Major-General Stephen Day.
Major-General Stephen Day. Vanessa Jarrett

Prime Ministers appoints new role to look at drought relief

THE Commonwealth's Coordinator-General for Drought, Major-General Stephen Day, paid a visit to Rockhampton yesterday promising to deliver on drought relief.

Maj-Gen Day had a meeting with Rockhampton Regional councillors and also spoke with farmers and local businesses about their issues.

The Coordinator-General for Drought is a new role, implemented about six weeks ago in light of the current extenuating drought New South Wales and Queensland are facing.

Maj-Gen Day said his role is to "better coordinate the national effort to support drought relief".

"There is a lot going on across all levels of government, businesses and charities...there are some concerns there are some overlaps and gaps, inefficiency, things we might not be doing that we should," he said.

"My role is to better understand the problem across the nation.... devise a plan to coordinate the effort and and get on and deliver it."

He said Rockhampton was an important doorstop on the drought map.

"Knowing Rockhampton is famously the beef capital of Australia and there will be flow-on effect from the drought on businesses here," Maj-Gen Day said.

The concerns Maj-Gen Day said he is looking at are about access to feed, prices, and the long term management of water.

"The recovery... the drought doesn't end when it rains.... for many folks it can take many years before income is meaningfully returned," Maj-Gen Day said.

He also said it was vital get information out there about the range of programs offered from all levels of governments for those drought-affected.

"It is difficult to understand what is available," he said.

Visiting around the eastern states, he said the drought "varied" across the regions.

Parts of Longreach and central/western Queensland are particularly bad because "they have been in drought for so long".

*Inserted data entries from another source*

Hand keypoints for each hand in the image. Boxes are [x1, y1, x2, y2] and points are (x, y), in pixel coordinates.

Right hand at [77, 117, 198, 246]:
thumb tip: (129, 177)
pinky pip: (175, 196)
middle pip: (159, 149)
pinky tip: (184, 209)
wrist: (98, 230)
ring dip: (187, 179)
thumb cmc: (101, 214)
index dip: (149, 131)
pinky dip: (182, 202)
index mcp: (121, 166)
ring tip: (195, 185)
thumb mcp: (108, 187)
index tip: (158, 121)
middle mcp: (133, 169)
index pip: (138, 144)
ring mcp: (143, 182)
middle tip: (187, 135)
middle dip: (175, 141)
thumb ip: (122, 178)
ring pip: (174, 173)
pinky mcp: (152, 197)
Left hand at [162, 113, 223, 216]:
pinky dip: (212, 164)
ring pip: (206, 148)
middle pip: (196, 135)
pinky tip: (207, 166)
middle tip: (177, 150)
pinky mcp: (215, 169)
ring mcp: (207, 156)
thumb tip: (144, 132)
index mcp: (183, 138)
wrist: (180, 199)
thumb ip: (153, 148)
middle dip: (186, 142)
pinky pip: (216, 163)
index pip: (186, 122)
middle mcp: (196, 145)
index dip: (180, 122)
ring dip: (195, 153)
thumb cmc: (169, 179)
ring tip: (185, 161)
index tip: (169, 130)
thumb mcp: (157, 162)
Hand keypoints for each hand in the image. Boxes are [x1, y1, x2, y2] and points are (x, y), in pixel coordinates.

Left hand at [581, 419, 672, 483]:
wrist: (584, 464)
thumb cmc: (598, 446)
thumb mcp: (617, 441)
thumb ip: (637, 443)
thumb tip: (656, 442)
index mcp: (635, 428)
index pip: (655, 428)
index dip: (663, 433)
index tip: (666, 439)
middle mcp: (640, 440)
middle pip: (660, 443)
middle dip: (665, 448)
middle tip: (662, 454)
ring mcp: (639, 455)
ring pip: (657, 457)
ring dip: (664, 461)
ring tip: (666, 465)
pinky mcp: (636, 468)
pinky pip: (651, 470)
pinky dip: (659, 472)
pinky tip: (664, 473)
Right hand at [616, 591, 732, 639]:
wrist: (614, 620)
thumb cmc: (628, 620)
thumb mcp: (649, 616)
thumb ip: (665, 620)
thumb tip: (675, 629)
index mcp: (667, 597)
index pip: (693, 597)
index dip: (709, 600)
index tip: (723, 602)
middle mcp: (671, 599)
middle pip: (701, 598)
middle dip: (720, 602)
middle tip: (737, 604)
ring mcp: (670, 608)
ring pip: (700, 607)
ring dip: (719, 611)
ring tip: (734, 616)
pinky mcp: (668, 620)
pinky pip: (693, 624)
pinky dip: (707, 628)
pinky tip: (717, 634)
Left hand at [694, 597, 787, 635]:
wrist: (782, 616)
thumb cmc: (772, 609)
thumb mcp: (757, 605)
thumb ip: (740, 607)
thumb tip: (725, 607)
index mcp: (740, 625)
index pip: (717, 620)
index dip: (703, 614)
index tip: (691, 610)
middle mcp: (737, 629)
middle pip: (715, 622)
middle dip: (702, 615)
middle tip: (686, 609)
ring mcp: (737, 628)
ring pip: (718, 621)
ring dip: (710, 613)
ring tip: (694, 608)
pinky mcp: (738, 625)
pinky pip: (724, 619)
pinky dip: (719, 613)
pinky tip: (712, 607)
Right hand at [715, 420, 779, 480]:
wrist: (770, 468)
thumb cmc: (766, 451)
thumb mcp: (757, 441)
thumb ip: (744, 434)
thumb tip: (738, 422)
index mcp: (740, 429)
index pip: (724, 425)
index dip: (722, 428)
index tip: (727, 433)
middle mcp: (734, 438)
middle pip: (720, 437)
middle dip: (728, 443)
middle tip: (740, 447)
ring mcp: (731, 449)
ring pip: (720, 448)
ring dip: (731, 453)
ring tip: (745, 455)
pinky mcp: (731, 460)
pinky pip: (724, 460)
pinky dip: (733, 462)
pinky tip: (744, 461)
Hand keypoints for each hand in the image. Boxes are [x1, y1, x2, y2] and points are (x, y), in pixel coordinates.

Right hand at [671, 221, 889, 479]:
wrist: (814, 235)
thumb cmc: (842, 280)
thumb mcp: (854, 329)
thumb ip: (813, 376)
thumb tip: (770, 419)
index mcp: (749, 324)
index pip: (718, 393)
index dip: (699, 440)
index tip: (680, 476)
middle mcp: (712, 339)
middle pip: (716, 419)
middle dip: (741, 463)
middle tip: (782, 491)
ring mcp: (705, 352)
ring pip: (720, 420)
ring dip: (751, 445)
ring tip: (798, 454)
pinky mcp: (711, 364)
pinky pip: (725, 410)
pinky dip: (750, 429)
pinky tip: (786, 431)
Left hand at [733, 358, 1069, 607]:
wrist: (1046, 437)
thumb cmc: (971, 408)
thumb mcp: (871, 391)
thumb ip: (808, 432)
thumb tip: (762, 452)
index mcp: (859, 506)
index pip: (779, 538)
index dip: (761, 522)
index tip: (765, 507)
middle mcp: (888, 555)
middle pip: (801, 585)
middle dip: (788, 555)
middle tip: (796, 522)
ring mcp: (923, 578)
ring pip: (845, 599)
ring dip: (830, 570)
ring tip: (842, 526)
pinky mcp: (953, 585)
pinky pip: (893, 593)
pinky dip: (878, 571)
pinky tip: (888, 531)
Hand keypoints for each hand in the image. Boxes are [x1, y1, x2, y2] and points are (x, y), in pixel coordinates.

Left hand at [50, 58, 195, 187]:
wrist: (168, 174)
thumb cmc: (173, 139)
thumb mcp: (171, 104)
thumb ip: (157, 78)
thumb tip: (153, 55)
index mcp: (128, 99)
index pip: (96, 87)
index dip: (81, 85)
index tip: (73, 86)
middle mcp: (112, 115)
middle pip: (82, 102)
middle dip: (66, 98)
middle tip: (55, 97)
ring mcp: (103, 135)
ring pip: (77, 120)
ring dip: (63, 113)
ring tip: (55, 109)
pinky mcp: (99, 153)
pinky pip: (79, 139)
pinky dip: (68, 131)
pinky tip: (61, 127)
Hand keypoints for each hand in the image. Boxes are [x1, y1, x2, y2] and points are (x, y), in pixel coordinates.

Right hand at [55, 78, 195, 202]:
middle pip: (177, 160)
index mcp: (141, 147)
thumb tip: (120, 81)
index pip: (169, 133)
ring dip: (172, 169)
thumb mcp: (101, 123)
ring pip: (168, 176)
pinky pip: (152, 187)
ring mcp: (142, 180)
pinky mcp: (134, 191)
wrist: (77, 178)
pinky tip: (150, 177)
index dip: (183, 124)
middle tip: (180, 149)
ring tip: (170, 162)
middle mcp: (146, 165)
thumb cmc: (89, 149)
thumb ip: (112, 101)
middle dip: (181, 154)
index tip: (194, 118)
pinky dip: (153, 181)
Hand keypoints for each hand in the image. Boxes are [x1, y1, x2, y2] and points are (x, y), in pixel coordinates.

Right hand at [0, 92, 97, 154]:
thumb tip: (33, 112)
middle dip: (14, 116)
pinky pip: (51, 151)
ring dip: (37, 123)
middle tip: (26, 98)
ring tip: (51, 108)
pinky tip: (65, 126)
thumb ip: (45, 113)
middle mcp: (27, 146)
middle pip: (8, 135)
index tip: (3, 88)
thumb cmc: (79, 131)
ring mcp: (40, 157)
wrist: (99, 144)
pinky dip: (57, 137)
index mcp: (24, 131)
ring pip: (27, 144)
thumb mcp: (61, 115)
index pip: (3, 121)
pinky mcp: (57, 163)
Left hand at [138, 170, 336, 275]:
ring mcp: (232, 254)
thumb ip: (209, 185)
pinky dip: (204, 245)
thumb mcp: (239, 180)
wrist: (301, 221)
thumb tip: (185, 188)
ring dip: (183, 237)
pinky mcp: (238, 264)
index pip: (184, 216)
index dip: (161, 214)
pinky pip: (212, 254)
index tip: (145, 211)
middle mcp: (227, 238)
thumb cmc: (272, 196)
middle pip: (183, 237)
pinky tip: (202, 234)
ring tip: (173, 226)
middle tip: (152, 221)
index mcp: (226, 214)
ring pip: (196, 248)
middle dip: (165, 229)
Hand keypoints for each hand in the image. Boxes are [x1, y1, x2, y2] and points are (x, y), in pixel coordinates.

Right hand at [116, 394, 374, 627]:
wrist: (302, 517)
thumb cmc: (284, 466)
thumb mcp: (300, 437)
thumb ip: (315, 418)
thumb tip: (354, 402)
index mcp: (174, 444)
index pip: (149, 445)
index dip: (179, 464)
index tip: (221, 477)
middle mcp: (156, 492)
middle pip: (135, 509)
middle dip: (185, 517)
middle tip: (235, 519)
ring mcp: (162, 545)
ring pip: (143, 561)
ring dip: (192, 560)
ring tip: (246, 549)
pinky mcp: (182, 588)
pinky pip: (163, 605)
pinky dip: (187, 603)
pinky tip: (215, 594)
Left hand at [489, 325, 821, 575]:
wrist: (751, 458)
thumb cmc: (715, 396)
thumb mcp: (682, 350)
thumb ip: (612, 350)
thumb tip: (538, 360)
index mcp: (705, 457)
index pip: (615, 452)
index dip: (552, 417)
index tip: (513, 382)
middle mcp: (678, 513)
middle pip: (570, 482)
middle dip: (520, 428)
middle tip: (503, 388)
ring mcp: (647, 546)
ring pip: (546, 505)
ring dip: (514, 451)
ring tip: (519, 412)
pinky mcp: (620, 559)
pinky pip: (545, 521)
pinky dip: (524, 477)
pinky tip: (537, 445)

"They are entering their sixth or seventh year.... the drought is chronic, it is patchy... some places are doing okay and others aren't," he said.

An important key of getting through this national crisis was working as a team, Maj-Gen Day said.

"There are people who are doing okay and there are people who are really hurting... we need to work together as a team to help get our fellow citizen through this with some comfort and dignity," he said.